The presence of real-life historian Patrick Boucheron, seen delivering a lecture on French history and specifically on the meaning of the revolution, is an early tip-off that Zombi Child is not one for the casual viewer. The history lesson is at a posh girls school, where the pupils include Fanny (Louise Labeque), who strikes up a friendship with and Haitian refugee Mélissa (Wislanda Louimat) over a mutual love of Stephen King’s writing. Mélissa has a story to tell, shared with the audience in a counter-narrative about the death of her uncle Clairvius (Mackenson Bijou) who died in Haiti circa 1962 only to be reanimated as a zombie. Mélissa has a certain discomfort mixed with respect in terms of her own family history, but Fanny is keen to explore, leading to a climax that revitalises familiar horror tropes due to the careful work that’s led to that point.

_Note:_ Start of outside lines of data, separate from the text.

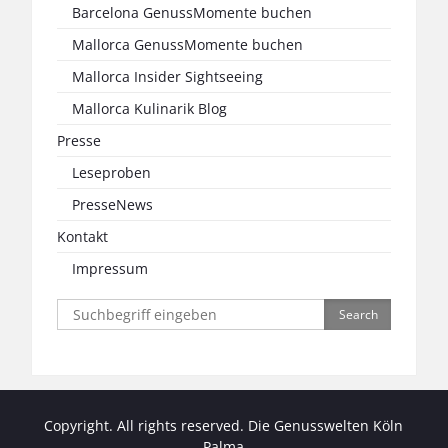
Barcelona GenussMomente buchen
Mallorca GenussMomente buchen
Mallorca Insider Sightseeing
Mallorca Kulinarik Blog
Presse
Leseproben
PresseNews
Kontakt
Impressum
Search
for:
Copyright. All rights reserved. Die Genusswelten Köln
Palma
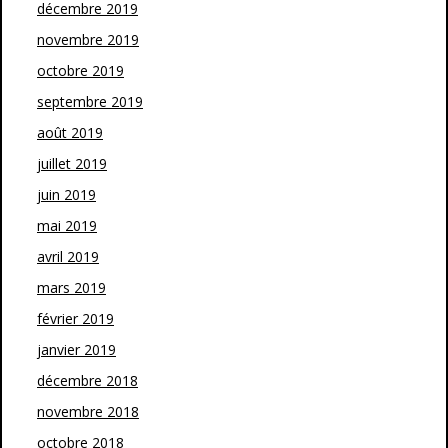
décembre 2019
novembre 2019
octobre 2019
septembre 2019
août 2019
juillet 2019
juin 2019
mai 2019
avril 2019
mars 2019
février 2019
janvier 2019
décembre 2018
novembre 2018
octobre 2018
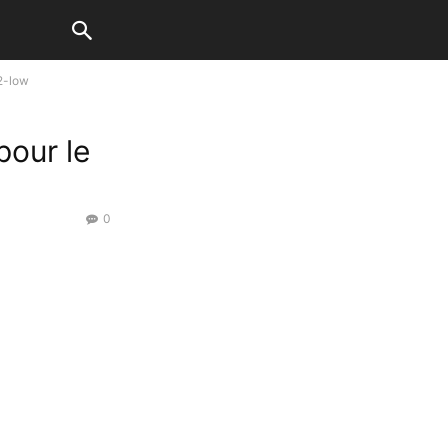
2-low
pour le
0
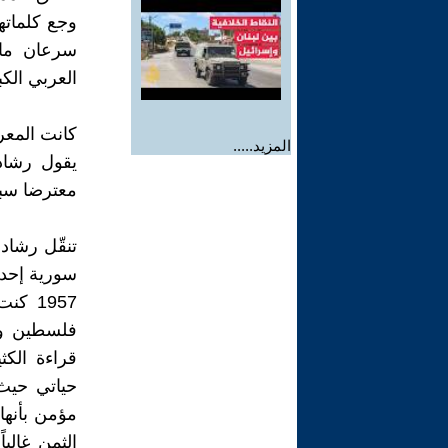
وجع كلماته
سرعان ما ت
العربي الكبي
كانت المعر
المزيد.....
يقول رشاد
معترضا سبي
سورية إحدى
1957 
فلسطين وأ
قراءة الكث
حياتي حيث 
مؤمن بأنها
الثمن غالي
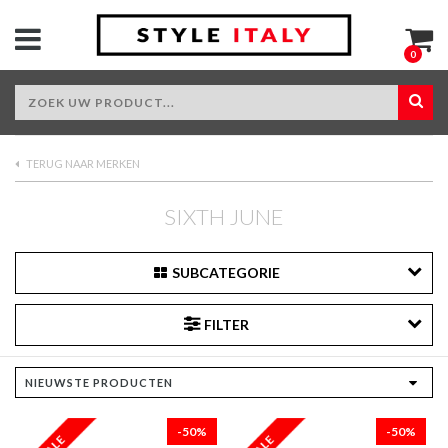
0
TERUG NAAR MERKEN
SIXTH JUNE
SUBCATEGORIE
FILTER
-50%
-50%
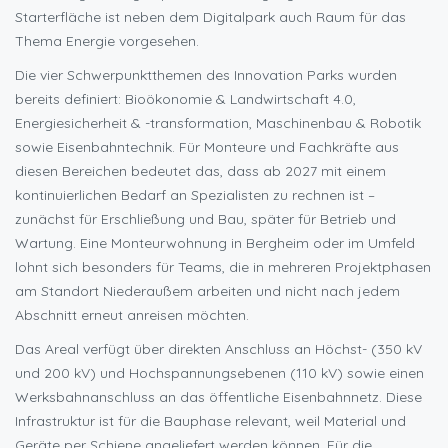
Starterfläche ist neben dem Digitalpark auch Raum für das
Thema Energie vorgesehen.
Die vier Schwerpunktthemen des Innovation Parks wurden
bereits definiert: Bioökonomie & Landwirtschaft 4.0,
Energiesicherheit & -transformation, Maschinenbau & Robotik
sowie Eisenbahntechnik. Für Monteure und Fachkräfte aus
diesen Bereichen bedeutet das, dass ab 2027 mit einem
kontinuierlichen Bedarf an Spezialisten zu rechnen ist –
zunächst für Erschließung und Bau, später für Betrieb und
Wartung. Eine Monteurwohnung in Bergheim oder im Umfeld
lohnt sich besonders für Teams, die in mehreren Projektphasen
am Standort Niederaußem arbeiten und nicht nach jedem
Abschnitt erneut anreisen möchten.
Das Areal verfügt über direkten Anschluss an Höchst- (350 kV
und 200 kV) und Hochspannungsebenen (110 kV) sowie einen
Werksbahnanschluss an das öffentliche Eisenbahnnetz. Diese
Infrastruktur ist für die Bauphase relevant, weil Material und
Geräte per Schiene angeliefert werden können. Für die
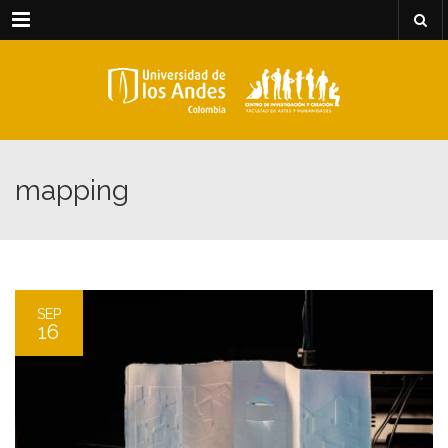
Menu
mapping
SEP
16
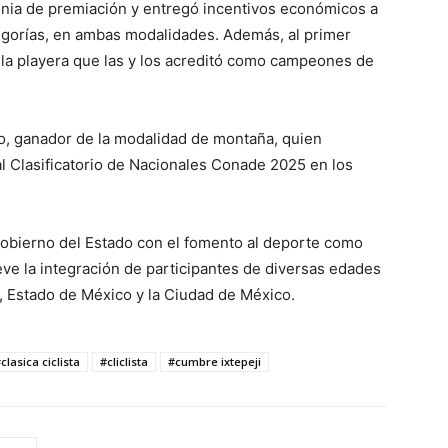
monia de premiación y entregó incentivos económicos a
tegorías, en ambas modalidades. Además, al primer
n la playera que las y los acreditó como campeones de
go, ganador de la modalidad de montaña, quien
l Clasificatorio de Nacionales Conade 2025 en los
Gobierno del Estado con el fomento al deporte como
ve la integración de participantes de diversas edades
, Estado de México y la Ciudad de México.
clasica ciclista
#cliclista
#cumbre ixtepeji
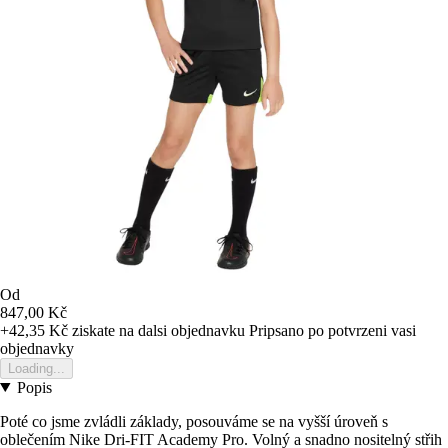
Od
847,00 Kč
+42,35 Kč
ziskate na dalsi objednavku
Pripsano po potvrzeni vasi
objednavky
Loading...
Popis
Poté co jsme zvládli základy, posouváme se na vyšší úroveň s
oblečením Nike Dri-FIT Academy Pro. Volný a snadno nositelný střih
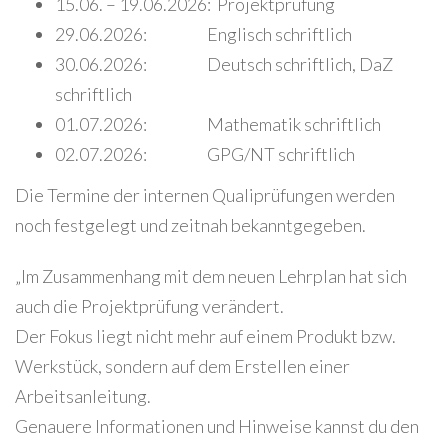
15.06. – 19.06.2026: Projektprüfung
29.06.2026: Englisch schriftlich
30.06.2026: Deutsch schriftlich, DaZ
schriftlich
01.07.2026: Mathematik schriftlich
02.07.2026: GPG/NT schriftlich
Die Termine der internen Qualiprüfungen werden
noch festgelegt und zeitnah bekanntgegeben.
„Im Zusammenhang mit dem neuen Lehrplan hat sich
auch die Projektprüfung verändert.
Der Fokus liegt nicht mehr auf einem Produkt bzw.
Werkstück, sondern auf dem Erstellen einer
Arbeitsanleitung.
Genauere Informationen und Hinweise kannst du den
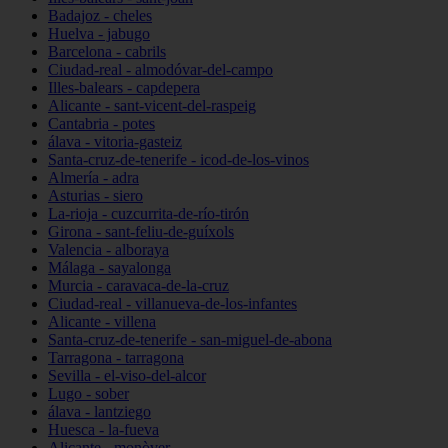
Badajoz - cheles
Huelva - jabugo
Barcelona - cabrils
Ciudad-real - almodóvar-del-campo
Illes-balears - capdepera
Alicante - sant-vicent-del-raspeig
Cantabria - potes
álava - vitoria-gasteiz
Santa-cruz-de-tenerife - icod-de-los-vinos
Almería - adra
Asturias - siero
La-rioja - cuzcurrita-de-río-tirón
Girona - sant-feliu-de-guíxols
Valencia - alboraya
Málaga - sayalonga
Murcia - caravaca-de-la-cruz
Ciudad-real - villanueva-de-los-infantes
Alicante - villena
Santa-cruz-de-tenerife - san-miguel-de-abona
Tarragona - tarragona
Sevilla - el-viso-del-alcor
Lugo - sober
álava - lantziego
Huesca - la-fueva
Alicante - monòver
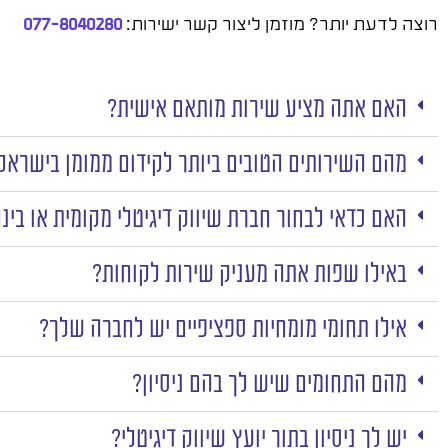
רוצה לדעת יותר? מוזמן ליצור קשר ישירות:
077-8040280
האם אתה מציע שירות מותאם אישית?
מהם השירותים הטובים ביותר לקידום ממומן בישראל
האם כדאי לבחור חברת שיווק דיגיטלי מקומית או בינ
באילו שפות אתה מעניק שירות לקוחות?
אילו תחומי מומחיות ספציפיים יש לחברה שלך?
מהם התחומים שיש לך בהם ניסיון?
יש לך ניסיון בתור יועץ שיווק דיגיטלי?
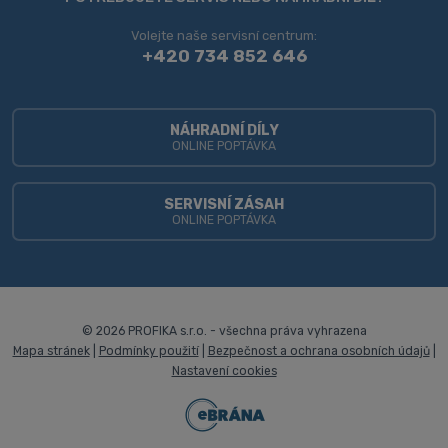
nepodařilo
Volejte naše servisní centrum:
odeslat.
+420 734 852 646
NÁHRADNÍ DÍLY
ONLINE POPTÁVKA
SERVISNÍ ZÁSAH
ONLINE POPTÁVKA
© 2026 PROFIKA s.r.o. - všechna práva vyhrazena
Mapa stránek
|
Podmínky použití
|
Bezpečnost a ochrana osobních údajů
|
Nastavení cookies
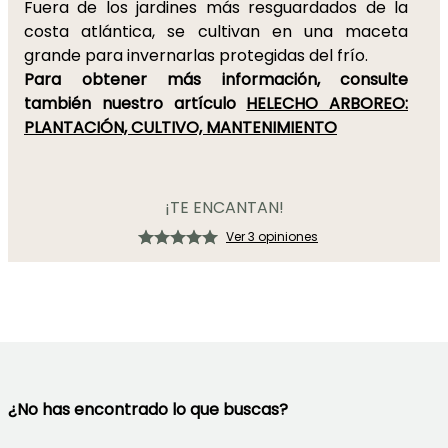
Fuera de los jardines más resguardados de la
costa atlántica, se cultivan en una maceta
grande para invernarlas protegidas del frío.
Para obtener más información, consulte
también nuestro artículo
HELECHO ARBOREO:
PLANTACIÓN, CULTIVO, MANTENIMIENTO
¡TE ENCANTAN!
Ver 3 opiniones
¿No has encontrado lo que buscas?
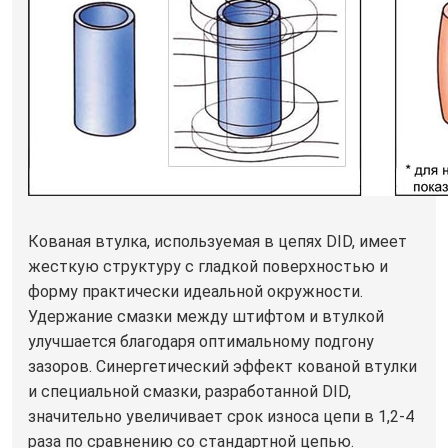
Кованая втулка, используемая в цепях DID, имеет
жесткую структуру с гладкой поверхностью и
форму практически идеальной окружности.
Удержание смазки между штифтом и втулкой
улучшается благодаря оптимальному подгону
зазоров. Синергетический эффект кованой втулки
и специальной смазки, разработанной DID,
значительно увеличивает срок износа цепи в 1,2-4
раза по сравнению со стандартной цепью.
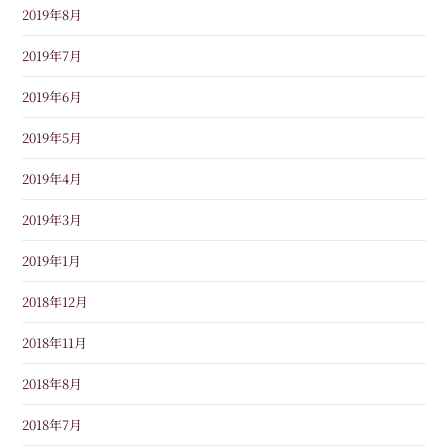
2019年8月
2019年7月
2019年6月
2019年5月
2019年4月
2019年3月
2019年1月
2018年12月
2018年11月
2018年8月
2018年7月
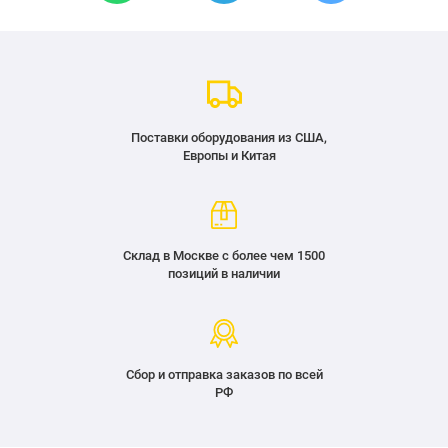
Поставки оборудования из США,
Европы и Китая
Склад в Москве с более чем 1500
позиций в наличии
Сбор и отправка заказов по всей
РФ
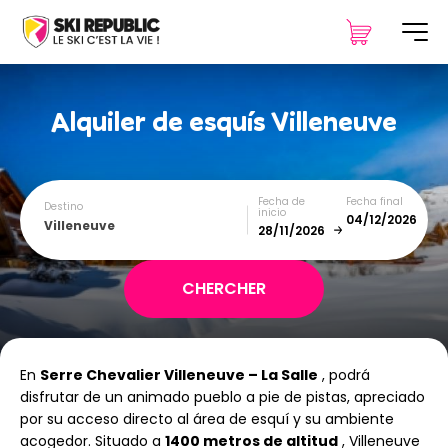
Alquiler de esquís
Villeneuve
Fecha de
Fecha final
Destino
inicio
Villeneuve
December
January
En
Serre Chevalier Villeneuve – La Salle
, podrá
SUN
MON
TUE
WED
THU
FRI
SAT
disfrutar de un animado pueblo a pie de pistas, apreciado
por su acceso directo al área de esquí y su ambiente
1
2
3
4
5
acogedor. Situado a
1400 metros de altitud
, Villeneuve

Jump-scares, cap-doffing, in-jokes and such conventional horror-movie moves are entirely absent here; Zombi Child plays so hard and straight with the material that it’ll work for the art-house crowd in particular. But there’s enough frisson in the activities of Fanny’s aunt Katy (Katiana Milfort) to draw a sophisticated crowd; the modish pop-culture references to Rhianna help keep Borello’s vision fresh.
The weight of the past, and of French colonialism in particular, loom large over Zombi Child, a horror film of rare intelligence and wit; the final scenes are frightening, but also satisfying, and the long wait for the pay-off is more than worthwhile. Screened at Cannes in 2019, it’s a smart pick-up for MUBI, who have this exculsively on their books from the 18th of Oct 2019.